__Description of the task__:
From the entries below, return only the lines starting at the one that contains "middle dip: (960, 488)" and ending at the one that contains "index mcp: (249, 137)", exactly as they stand.

__Dataset entries__:
++++++

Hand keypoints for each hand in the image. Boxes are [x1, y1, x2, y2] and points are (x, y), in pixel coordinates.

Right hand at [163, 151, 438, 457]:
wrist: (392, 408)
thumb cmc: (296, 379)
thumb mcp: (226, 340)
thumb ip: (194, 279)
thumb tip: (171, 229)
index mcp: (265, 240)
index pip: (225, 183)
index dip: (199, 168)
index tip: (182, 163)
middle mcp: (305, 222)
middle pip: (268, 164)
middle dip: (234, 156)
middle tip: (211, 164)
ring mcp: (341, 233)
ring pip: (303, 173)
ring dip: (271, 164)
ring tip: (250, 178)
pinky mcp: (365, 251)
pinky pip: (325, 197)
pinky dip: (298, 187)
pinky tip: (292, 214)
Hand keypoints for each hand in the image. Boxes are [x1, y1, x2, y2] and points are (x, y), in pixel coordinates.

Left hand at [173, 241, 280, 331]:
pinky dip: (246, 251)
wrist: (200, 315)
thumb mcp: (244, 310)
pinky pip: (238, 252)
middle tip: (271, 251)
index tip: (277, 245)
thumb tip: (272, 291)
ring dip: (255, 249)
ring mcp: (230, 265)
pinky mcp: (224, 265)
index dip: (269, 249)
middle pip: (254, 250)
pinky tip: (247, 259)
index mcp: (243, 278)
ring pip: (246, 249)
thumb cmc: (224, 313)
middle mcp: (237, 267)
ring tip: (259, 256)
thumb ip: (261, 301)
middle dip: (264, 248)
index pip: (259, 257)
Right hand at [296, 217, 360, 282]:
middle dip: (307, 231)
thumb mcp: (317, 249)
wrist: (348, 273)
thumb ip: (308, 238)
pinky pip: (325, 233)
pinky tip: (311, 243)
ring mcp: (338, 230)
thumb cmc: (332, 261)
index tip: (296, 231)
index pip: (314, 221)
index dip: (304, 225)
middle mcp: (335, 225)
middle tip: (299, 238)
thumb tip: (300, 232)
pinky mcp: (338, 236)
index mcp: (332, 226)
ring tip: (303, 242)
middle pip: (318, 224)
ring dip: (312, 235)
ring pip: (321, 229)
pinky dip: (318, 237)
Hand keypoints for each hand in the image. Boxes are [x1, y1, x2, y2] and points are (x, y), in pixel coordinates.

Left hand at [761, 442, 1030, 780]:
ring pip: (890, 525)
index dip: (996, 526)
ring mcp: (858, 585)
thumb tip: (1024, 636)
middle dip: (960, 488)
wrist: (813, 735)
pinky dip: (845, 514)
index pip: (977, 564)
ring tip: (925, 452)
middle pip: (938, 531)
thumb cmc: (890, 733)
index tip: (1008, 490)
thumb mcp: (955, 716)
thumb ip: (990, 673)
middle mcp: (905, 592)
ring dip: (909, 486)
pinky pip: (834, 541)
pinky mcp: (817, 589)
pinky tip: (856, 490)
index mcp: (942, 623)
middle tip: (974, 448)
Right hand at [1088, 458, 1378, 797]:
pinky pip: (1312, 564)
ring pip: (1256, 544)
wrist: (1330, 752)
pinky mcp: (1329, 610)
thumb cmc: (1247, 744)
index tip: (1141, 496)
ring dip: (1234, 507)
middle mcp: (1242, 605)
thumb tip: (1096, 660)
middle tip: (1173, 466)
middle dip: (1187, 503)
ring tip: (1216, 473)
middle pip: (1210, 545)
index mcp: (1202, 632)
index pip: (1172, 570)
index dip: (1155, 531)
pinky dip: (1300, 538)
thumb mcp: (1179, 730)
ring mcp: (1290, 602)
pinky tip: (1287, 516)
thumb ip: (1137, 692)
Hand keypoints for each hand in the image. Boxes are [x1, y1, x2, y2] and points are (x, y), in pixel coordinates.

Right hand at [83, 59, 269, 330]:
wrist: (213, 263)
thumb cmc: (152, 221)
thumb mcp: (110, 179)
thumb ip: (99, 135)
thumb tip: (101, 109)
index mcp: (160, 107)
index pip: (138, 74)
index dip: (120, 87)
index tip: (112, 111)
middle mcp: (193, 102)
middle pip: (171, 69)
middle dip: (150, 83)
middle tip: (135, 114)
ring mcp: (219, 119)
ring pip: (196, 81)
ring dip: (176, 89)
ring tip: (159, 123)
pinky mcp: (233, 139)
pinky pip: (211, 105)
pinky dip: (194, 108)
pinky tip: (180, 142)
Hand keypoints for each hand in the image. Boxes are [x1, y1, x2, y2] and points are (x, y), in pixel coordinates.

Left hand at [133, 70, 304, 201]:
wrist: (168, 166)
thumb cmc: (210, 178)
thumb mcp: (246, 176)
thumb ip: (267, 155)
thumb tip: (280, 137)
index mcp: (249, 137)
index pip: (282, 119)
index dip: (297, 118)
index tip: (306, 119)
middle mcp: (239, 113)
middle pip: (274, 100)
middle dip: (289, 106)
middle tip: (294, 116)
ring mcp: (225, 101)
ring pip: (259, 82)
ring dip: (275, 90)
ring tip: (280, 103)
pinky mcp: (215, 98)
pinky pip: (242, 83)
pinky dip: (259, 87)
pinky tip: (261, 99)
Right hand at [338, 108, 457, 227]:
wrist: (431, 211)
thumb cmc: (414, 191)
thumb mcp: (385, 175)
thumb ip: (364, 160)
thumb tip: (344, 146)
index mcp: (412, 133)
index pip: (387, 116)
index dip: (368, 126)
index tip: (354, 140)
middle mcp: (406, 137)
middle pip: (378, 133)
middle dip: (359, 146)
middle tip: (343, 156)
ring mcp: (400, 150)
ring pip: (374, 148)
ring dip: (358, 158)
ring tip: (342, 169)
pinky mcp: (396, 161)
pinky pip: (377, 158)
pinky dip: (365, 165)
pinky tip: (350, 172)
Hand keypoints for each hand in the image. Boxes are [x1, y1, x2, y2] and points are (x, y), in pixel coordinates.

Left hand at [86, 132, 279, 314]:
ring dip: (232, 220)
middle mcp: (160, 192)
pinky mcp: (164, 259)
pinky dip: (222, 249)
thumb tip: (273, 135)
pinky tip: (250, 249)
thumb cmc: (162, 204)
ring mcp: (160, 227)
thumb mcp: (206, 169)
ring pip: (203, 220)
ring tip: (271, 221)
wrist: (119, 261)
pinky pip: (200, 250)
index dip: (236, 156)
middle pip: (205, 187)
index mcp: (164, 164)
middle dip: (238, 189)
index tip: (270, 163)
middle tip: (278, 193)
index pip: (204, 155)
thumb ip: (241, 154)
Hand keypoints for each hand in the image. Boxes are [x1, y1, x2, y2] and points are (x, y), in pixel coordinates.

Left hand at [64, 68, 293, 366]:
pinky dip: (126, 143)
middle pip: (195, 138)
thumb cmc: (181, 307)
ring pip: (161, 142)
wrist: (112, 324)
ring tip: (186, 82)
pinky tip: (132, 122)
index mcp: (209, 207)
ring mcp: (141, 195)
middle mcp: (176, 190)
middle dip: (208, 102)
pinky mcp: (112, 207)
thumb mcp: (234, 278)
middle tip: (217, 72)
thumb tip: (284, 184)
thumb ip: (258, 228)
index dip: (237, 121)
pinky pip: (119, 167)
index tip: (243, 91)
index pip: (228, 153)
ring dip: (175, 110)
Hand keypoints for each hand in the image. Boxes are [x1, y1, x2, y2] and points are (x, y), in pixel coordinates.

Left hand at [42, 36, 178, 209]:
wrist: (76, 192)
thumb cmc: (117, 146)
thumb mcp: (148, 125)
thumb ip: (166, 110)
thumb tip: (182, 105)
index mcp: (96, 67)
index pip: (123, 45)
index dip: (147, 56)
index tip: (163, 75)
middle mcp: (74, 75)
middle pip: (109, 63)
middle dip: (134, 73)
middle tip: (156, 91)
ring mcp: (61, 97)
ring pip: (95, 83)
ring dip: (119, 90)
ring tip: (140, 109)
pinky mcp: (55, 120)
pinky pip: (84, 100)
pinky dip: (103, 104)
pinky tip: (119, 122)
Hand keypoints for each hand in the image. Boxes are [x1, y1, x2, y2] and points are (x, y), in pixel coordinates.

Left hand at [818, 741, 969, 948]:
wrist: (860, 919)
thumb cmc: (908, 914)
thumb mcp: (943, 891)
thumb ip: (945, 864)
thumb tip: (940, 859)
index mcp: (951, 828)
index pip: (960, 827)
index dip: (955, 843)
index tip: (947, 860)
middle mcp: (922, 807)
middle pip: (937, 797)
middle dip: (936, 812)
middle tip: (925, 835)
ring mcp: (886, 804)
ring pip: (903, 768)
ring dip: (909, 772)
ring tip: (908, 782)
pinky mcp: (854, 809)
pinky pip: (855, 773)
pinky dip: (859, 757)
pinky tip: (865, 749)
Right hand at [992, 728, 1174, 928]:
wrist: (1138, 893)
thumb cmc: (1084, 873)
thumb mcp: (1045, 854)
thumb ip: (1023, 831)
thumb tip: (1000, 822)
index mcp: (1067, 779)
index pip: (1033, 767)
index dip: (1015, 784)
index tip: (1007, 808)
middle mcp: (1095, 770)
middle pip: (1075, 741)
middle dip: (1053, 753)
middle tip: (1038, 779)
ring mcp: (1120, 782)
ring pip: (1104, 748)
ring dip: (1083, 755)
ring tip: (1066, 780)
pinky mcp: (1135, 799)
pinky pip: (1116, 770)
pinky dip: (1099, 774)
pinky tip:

++++++

__Your response__:
middle dip: (960, 488)
wrist: (813, 735)
pinky dip: (845, 514)
index pip: (977, 564)
ring tip: (925, 452)
middle pip: (938, 531)
thumb cmc: (890, 733)
index tip: (1008, 490)
thumb mcp: (955, 716)
thumb ip: (990, 673)
middle mcp: (905, 592)
ring dip: (909, 486)
pinky pip: (834, 541)
pinky mcp: (817, 589)
pinky tip: (856, 490)
index mcp: (942, 623)
middle tip: (974, 448)
Right hand at [1088, 458, 1378, 797]:
pinky pip: (1312, 564)
ring pip: (1256, 544)
wrist: (1330, 752)
pinky mcp: (1329, 610)
thumb cmc: (1247, 744)
index tip: (1141, 496)
ring dip: (1234, 507)
middle mcp: (1242, 605)
thumb tip: (1096, 660)
middle tip: (1173, 466)
middle dip: (1187, 503)
ring tip: (1216, 473)
middle pip: (1210, 545)
index mcp: (1202, 632)
index pip: (1172, 570)
index dip: (1155, 531)
pinky dip: (1300, 538)
thumb mcp: (1179, 730)
ring mcp: (1290, 602)
pinky tip: (1287, 516)
thumb ip: (1137, 692)
Hand keypoints for each hand in the image. Boxes are [x1, y1, x2, y2] and points are (x, y), in pixel coordinates.

Right hand at [83, 59, 269, 330]:
wrist: (213, 263)
thumb cmc: (152, 221)
thumb mcp: (110, 179)
thumb ip: (99, 135)
thumb tip: (101, 109)
index mcp: (160, 107)
index pip: (138, 74)
index dip: (120, 87)
index tip: (112, 111)
middle mcp: (193, 102)
middle pip: (171, 69)
middle dip: (150, 83)
middle tip: (135, 114)
ring mcp: (219, 119)
ring pip: (196, 81)
ring dip: (176, 89)
ring tip: (159, 123)
pinky mcp: (233, 139)
pinky pip: (211, 105)
pinky dip: (194, 108)
pinky tip: (180, 142)
Hand keypoints for each hand in the image. Boxes are [x1, y1, x2, y2] and points are (x, y), in pixel coordinates.

Left hand at [133, 70, 304, 201]:
wrist: (168, 166)
thumb cmc: (210, 178)
thumb mcp: (246, 176)
thumb ip: (267, 155)
thumb tip: (280, 137)
index mcp: (249, 137)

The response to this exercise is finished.